Schumer was known earlier in his career for his cozy relationships with Wall Street bankers, his role in writing the 1994 crime bill, his “yes” vote for the Iraq War and his opposition to the Iran nuclear deal during Barack Obama’s presidency and other pro-Israel stances — opposition to the Boycott, Divestment and Sanctions movement and support for the Taylor Force Act, which bars American money from flowing to the Palestinian Authority as long as it provides financial support “for acts of terrorism against U.S. and Israeli citizens,” says the bill. He also supported moving the U.S. embassy to Jerusalem.

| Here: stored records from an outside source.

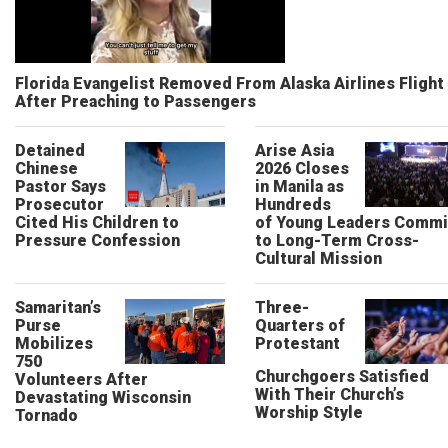
Florida Evangelist Removed From Alaska Airlines Flight
After Preaching to Passengers
Detained
Arise Asia
Chinese
2026 Closes
Pastor Says
in Manila as
Prosecutor
Hundreds
Cited His Children to
of Young Leaders Commi
Pressure Confession
to Long-Term Cross-
Cultural Mission
Samaritan’s
Three-
Purse
Quarters of
Mobilizes
Protestant
750
Churchgoers Satisfied
Volunteers After
With Their Church’s
Devastating Wisconsin
Worship Style
Tornado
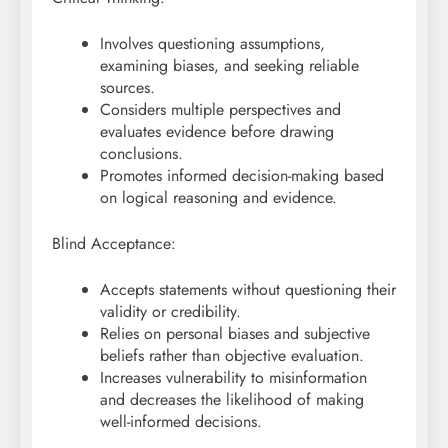
Involves questioning assumptions,
examining biases, and seeking reliable
sources.
Considers multiple perspectives and
evaluates evidence before drawing
conclusions.
Promotes informed decision-making based
on logical reasoning and evidence.
Blind Acceptance:
Accepts statements without questioning their
validity or credibility.
Relies on personal biases and subjective
beliefs rather than objective evaluation.
Increases vulnerability to misinformation
and decreases the likelihood of making
well-informed decisions.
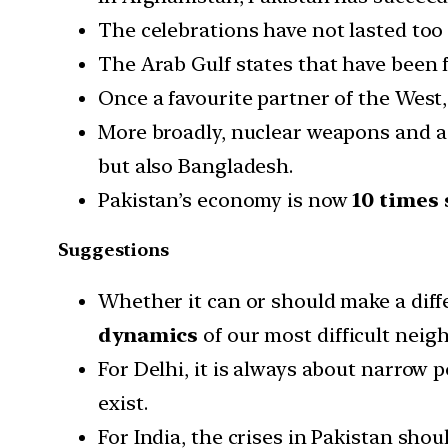
The celebrations have not lasted too 
The Arab Gulf states that have been 
Once a favourite partner of the West,
More broadly, nuclear weapons and a p
but also Bangladesh.
Pakistan’s economy is now
10 times 
Suggestions
Whether it can or should make a diffe
dynamics
of our most difficult neig
For Delhi, it is always about narrow p
exist.
For India, the crises in Pakistan sho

On issues besides Israel, he’s adapted to the shifting ground beneath his feet, the result of shock waves triggered by colleagues like Rep. Alexandria Ocasio-Cortez of New York.

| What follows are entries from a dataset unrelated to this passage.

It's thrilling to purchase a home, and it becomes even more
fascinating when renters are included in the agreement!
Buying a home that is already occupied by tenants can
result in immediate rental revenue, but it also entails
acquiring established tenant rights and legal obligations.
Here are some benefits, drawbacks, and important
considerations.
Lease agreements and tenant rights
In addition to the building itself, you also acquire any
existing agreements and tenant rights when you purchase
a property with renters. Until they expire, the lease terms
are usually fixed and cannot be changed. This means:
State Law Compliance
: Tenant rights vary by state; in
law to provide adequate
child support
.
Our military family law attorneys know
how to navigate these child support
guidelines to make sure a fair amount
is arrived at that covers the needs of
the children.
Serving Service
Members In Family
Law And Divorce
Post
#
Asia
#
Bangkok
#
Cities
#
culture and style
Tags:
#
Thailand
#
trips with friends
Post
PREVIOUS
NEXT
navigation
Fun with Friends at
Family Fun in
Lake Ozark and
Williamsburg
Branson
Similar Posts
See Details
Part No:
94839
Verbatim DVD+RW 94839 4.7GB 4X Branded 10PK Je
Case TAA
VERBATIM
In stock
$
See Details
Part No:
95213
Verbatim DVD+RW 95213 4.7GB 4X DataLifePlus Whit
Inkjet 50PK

Nowadays, his priorities include “income and wealth inequality, climate, racial justice, health care, and improving our democracy,” he told Politico in August. He’s kept Democrats on a short leash and ensured consensus on issues like the Obamacare repeal, Trump’s impeachment trial and coronavirus relief. He’s earned praise from colleagues across the ideological spectrum, including Sen. Bernie Sanders of Vermont and Sen. Elizabeth Warren of Massachusetts.
Schumer is old-school and nebbishy in more ways than one — besides sometimes eating cold cereal for dinner and matching his green kippah to his daughter’s shoes at her wedding, he established a tradition during that first year in the Senate, visiting each of New York’s 62 counties every year. He managed to pull it off again in 2020 despite the pandemic. He takes his parents to Stella Ristorante, an Italian joint in Floral Park on Long island to “take the temperature” of the “very middle class” patrons, he told the New Yorker in 2017.
Schumer has been building toward this moment since 1998. But besides a new schedule and a new title, he is dealing with a new party. Fractures among members on issues like health care and yes, Israel, will test his ability to build consensus without the uniting force of Donald Trump.
Schumer’s appearance on a conservative Jewish talk radio show in 2010, the Nachum Segal Show, about the Obama administration’s effort to pressure Israel regarding negotiations with the Palestinians offered a window into Schumer’s rigidity on Israel.
“I called up the White House and I said, ‘If you don’t retract that statement you are going to hear me publicly blast you on this,’” he said.
The new Democratic Party will push Schumer.
But if history is a guide, there’s no question Schumer will push back.
Correction, January 7, 10:24 a.m.: A previous version of this story misstated the year that Schumer was elected to New York’s Assembly as 1945. In fact, it was 1974.